## Requirement
Render the material from its start through the line containing "Registration" as a JSON list of strings, one string per line, with blank lines omitted.

--- Task material Enclosed Below ---

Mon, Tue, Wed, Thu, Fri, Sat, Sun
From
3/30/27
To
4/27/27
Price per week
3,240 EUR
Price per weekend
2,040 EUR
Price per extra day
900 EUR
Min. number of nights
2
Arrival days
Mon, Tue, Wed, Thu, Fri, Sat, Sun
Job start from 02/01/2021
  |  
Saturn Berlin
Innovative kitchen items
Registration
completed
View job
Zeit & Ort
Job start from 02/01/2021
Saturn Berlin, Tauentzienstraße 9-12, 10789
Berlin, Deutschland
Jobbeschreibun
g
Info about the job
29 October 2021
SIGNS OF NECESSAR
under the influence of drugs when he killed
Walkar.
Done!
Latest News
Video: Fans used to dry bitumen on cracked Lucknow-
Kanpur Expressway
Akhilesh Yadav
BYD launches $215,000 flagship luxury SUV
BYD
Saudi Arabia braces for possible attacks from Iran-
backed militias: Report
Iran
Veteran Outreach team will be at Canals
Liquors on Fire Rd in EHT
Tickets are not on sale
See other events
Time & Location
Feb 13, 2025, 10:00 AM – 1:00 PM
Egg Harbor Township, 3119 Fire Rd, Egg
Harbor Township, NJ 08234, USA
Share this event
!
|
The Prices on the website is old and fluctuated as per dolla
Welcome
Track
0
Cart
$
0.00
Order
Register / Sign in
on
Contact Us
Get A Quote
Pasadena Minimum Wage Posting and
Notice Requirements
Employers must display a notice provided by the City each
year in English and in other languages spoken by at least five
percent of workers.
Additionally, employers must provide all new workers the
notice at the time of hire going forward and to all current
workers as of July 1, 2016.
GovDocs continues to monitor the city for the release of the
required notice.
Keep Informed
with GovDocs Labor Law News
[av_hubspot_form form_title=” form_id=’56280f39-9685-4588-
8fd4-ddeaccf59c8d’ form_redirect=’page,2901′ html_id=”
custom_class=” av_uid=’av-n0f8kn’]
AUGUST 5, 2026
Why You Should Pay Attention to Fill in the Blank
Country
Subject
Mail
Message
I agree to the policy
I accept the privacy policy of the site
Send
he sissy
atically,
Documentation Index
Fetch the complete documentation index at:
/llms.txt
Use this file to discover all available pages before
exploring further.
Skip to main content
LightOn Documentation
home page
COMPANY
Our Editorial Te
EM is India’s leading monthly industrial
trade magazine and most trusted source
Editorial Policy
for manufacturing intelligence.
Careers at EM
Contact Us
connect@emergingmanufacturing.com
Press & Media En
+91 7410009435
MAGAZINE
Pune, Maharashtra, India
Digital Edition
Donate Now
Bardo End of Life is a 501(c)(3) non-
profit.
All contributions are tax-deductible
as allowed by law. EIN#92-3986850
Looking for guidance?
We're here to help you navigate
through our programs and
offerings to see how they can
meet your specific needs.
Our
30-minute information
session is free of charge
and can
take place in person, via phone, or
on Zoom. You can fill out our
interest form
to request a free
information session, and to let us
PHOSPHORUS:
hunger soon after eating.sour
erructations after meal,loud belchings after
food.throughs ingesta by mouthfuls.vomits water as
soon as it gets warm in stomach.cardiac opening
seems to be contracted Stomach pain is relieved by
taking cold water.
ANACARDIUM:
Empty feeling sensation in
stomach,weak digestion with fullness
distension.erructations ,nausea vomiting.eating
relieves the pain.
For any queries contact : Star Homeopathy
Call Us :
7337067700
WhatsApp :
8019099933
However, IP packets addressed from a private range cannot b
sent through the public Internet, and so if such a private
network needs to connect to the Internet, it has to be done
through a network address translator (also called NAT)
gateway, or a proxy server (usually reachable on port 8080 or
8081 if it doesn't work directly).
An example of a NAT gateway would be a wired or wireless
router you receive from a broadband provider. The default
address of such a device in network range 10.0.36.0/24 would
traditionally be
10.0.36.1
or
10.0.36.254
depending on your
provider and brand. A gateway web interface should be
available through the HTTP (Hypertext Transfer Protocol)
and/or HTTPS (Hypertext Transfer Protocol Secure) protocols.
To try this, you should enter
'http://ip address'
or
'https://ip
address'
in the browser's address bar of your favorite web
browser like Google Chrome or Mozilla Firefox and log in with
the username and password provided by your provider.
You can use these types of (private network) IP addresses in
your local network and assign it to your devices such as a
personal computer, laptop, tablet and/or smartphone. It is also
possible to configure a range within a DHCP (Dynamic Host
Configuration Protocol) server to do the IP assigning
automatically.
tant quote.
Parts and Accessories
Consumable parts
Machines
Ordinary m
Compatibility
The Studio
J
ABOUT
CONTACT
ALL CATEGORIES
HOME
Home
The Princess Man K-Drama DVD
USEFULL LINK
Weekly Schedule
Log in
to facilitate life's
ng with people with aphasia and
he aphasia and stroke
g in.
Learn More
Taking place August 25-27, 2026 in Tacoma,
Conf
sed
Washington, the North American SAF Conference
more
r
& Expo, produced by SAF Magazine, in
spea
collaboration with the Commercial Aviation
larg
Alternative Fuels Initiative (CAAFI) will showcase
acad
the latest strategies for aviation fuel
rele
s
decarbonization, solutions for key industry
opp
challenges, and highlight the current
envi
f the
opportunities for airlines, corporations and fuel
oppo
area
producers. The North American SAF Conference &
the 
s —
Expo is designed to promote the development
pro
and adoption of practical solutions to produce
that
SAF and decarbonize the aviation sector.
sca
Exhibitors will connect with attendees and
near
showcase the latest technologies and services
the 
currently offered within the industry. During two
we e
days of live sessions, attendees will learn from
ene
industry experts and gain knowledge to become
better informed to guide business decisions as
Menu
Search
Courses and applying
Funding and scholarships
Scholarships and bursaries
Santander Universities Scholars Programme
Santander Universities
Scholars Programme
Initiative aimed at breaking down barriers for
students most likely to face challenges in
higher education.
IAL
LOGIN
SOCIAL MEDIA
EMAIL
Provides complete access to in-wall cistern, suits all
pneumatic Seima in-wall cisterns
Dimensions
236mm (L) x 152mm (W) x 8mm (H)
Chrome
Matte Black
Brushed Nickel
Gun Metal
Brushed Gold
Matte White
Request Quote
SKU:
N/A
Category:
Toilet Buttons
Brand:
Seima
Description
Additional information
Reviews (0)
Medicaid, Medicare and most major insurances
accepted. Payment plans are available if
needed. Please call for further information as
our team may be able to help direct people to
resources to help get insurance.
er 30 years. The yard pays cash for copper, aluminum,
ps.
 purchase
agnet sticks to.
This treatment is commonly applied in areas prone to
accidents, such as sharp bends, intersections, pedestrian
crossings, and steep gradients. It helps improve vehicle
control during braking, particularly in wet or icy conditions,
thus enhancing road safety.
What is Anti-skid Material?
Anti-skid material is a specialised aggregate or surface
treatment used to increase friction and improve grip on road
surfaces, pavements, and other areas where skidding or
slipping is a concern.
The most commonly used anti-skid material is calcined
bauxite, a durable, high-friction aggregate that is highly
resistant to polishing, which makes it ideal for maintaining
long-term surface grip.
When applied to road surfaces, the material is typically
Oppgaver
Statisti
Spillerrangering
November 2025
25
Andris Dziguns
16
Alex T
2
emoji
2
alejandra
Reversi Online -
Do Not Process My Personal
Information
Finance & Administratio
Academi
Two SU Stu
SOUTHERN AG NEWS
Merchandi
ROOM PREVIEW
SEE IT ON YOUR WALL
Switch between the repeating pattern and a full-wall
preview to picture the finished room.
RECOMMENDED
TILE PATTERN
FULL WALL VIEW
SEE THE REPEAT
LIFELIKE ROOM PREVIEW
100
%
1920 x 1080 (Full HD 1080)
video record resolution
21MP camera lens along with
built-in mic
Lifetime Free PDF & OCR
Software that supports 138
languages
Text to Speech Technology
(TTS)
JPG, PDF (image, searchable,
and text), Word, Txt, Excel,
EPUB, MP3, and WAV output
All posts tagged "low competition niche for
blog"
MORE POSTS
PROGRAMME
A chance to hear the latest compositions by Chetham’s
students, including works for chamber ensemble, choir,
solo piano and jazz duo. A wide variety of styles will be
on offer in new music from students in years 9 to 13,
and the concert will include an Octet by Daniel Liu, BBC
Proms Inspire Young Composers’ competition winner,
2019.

--- End of Enclosed Task material ---

## Answer space
[
  "Mon, Tue, Wed, Thu, Fri, Sat, Sun",
  "From",
  "3/30/27",
  "To",
  "4/27/27",
  "Price per week",
  "3,240 EUR",
  "Price per weekend",
  "2,040 EUR",
  "Price per extra day",
  "900 EUR",
  "Min. number of nights",
  "2",
  "Arrival days",
  "Mon, Tue, Wed, Thu, Fri, Sat, Sun",
  "Job start from 02/01/2021",
  "  |  ",
  "Saturn Berlin",
  "Innovative kitchen items",
  "Registration"
]